■ **Work to complete**
The answer must be every line of the records in which the string "name" appears.

■ **Task inputs**

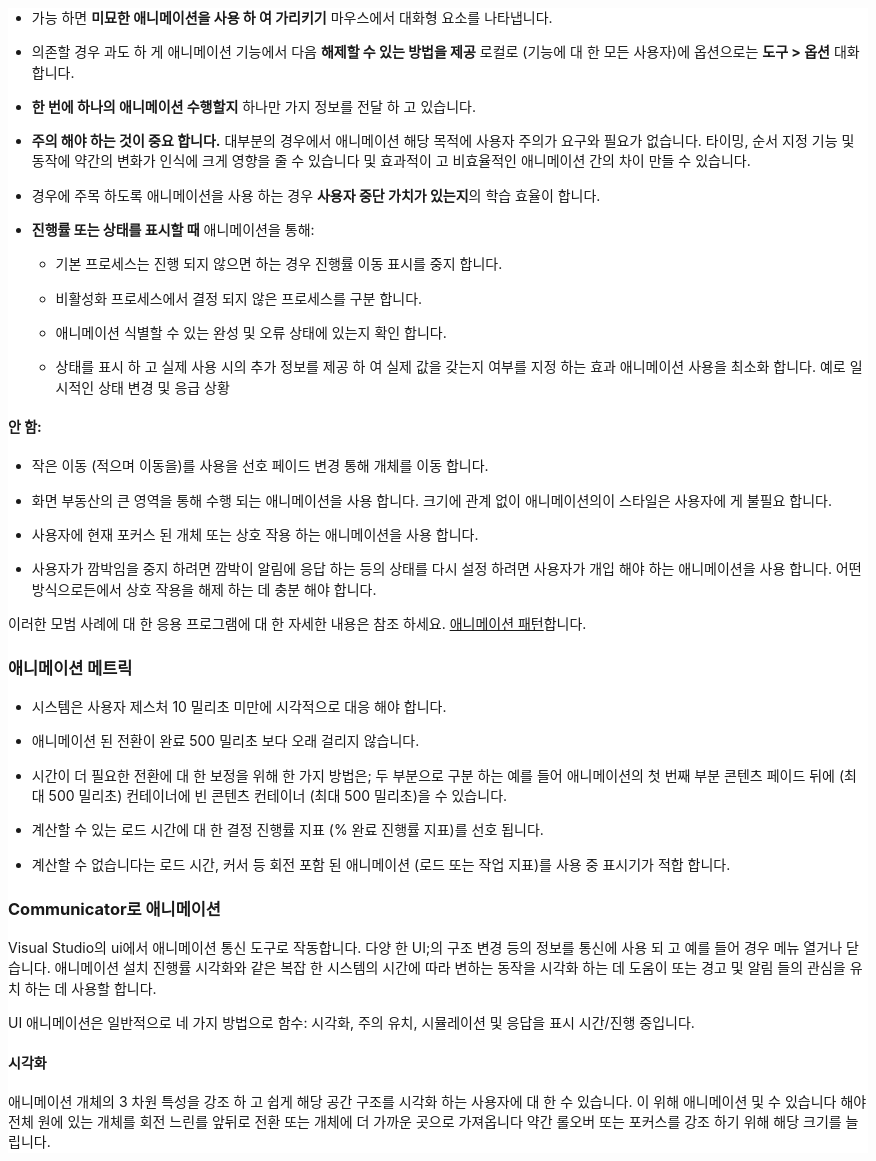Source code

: -   가능 하면 **미묘한 애니메이션을 사용 하 여 가리키기** 마우스에서 대화형 요소를 나타냅니다.  
  
-   의존할 경우 과도 하 게 애니메이션 기능에서 다음 **해제할 수 있는 방법을 제공** 로컬로 (기능에 대 한 모든 사용자)에 옵션으로는 **도구 > 옵션** 대화 합니다.  
  
-   **한 번에 하나의 애니메이션 수행할지** 하나만 가지 정보를 전달 하 고 있습니다.  
  
-   **주의 해야 하는 것이 중요 합니다.** 대부분의 경우에서 애니메이션 해당 목적에 사용자 주의가 요구와 필요가 없습니다. 타이밍, 순서 지정 기능 및 동작에 약간의 변화가 인식에 크게 영향을 줄 수 있습니다 및 효과적이 고 비효율적인 애니메이션 간의 차이 만들 수 있습니다.  
  
-   경우에 주목 하도록 애니메이션을 사용 하는 경우 **사용자 중단 가치가 있는지**의 학습 효율이 합니다.  
  
-   **진행률 또는 상태를 표시할 때** 애니메이션을 통해:  
  
    -   기본 프로세스는 진행 되지 않으면 하는 경우 진행률 이동 표시를 중지 합니다.  
  
    -   비활성화 프로세스에서 결정 되지 않은 프로세스를 구분 합니다.  
  
    -   애니메이션 식별할 수 있는 완성 및 오류 상태에 있는지 확인 합니다.  
  
    -   상태를 표시 하 고 실제 사용 시의 추가 정보를 제공 하 여 실제 값을 갖는지 여부를 지정 하는 효과 애니메이션 사용을 최소화 합니다. 예로 일시적인 상태 변경 및 응급 상황  
  
#### <a name="do-not"></a>안 함:  
  
-   작은 이동 (적으며 이동을)를 사용을 선호 페이드 변경 통해 개체를 이동 합니다.  
  
-   화면 부동산의 큰 영역을 통해 수행 되는 애니메이션을 사용 합니다. 크기에 관계 없이 애니메이션의이 스타일은 사용자에 게 불필요 합니다.  
  
-   사용자에 현재 포커스 된 개체 또는 상호 작용 하는 애니메이션을 사용 합니다.  
  
-   사용자가 깜박임을 중지 하려면 깜박이 알림에 응답 하는 등의 상태를 다시 설정 하려면 사용자가 개입 해야 하는 애니메이션을 사용 합니다. 어떤 방식으로든에서 상호 작용을 해제 하는 데 충분 해야 합니다.  
  
 이러한 모범 사례에 대 한 응용 프로그램에 대 한 자세한 내용은 참조 하세요. [애니메이션 패턴](../../extensibility/ux-guidelines/animations-for-visual-studio.md#BKMK_AnimationPatterns)합니다.  
  
### <a name="animation-metrics"></a>애니메이션 메트릭  
  
-   시스템은 사용자 제스처 10 밀리초 미만에 시각적으로 대응 해야 합니다.  
  
-   애니메이션 된 전환이 완료 500 밀리초 보다 오래 걸리지 않습니다.  
  
-   시간이 더 필요한 전환에 대 한 보정을 위해 한 가지 방법은; 두 부분으로 구분 하는 예를 들어 애니메이션의 첫 번째 부분 콘텐츠 페이드 뒤에 (최대 500 밀리초) 컨테이너에 빈 콘텐츠 컨테이너 (최대 500 밀리초)을 수 있습니다.  
  
-   계산할 수 있는 로드 시간에 대 한 결정 진행률 지표 (% 완료 진행률 지표)를 선호 됩니다.  
  
-   계산할 수 없습니다는 로드 시간, 커서 등 회전 포함 된 애니메이션 (로드 또는 작업 지표)를 사용 중 표시기가 적합 합니다.  
  
### <a name="animation-as-communicator"></a>Communicator로 애니메이션  
 Visual Studio의 ui에서 애니메이션 통신 도구로 작동합니다.  다양 한 UI;의 구조 변경 등의 정보를 통신에 사용 되 고 예를 들어 경우 메뉴 열거나 닫습니다. 애니메이션 설치 진행률 시각화와 같은 복잡 한 시스템의 시간에 따라 변하는 동작을 시각화 하는 데 도움이 또는 경고 및 알림 들의 관심을 유치 하는 데 사용할 합니다.  
  
 UI 애니메이션은 일반적으로 네 가지 방법으로 함수: 시각화, 주의 유치, 시뮬레이션 및 응답을 표시 시간/진행 중입니다.  
  
#### <a name="visualize"></a>시각화  
 애니메이션 개체의 3 차원 특성을 강조 하 고 쉽게 해당 공간 구조를 시각화 하는 사용자에 대 한 수 있습니다. 이 위해 애니메이션 및 수 있습니다 해야 전체 원에 있는 개체를 회전 느린를 앞뒤로 전환 또는 개체에 더 가까운 곳으로 가져옵니다 약간 롤오버 또는 포커스를 강조 하기 위해 해당 크기를 늘립니다.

■ **Reply**
#### <a name="do-not"></a>안 함:  
### <a name="animation-metrics"></a>애니메이션 메트릭  
### <a name="animation-as-communicator"></a>Communicator로 애니메이션  
#### <a name="visualize"></a>시각화  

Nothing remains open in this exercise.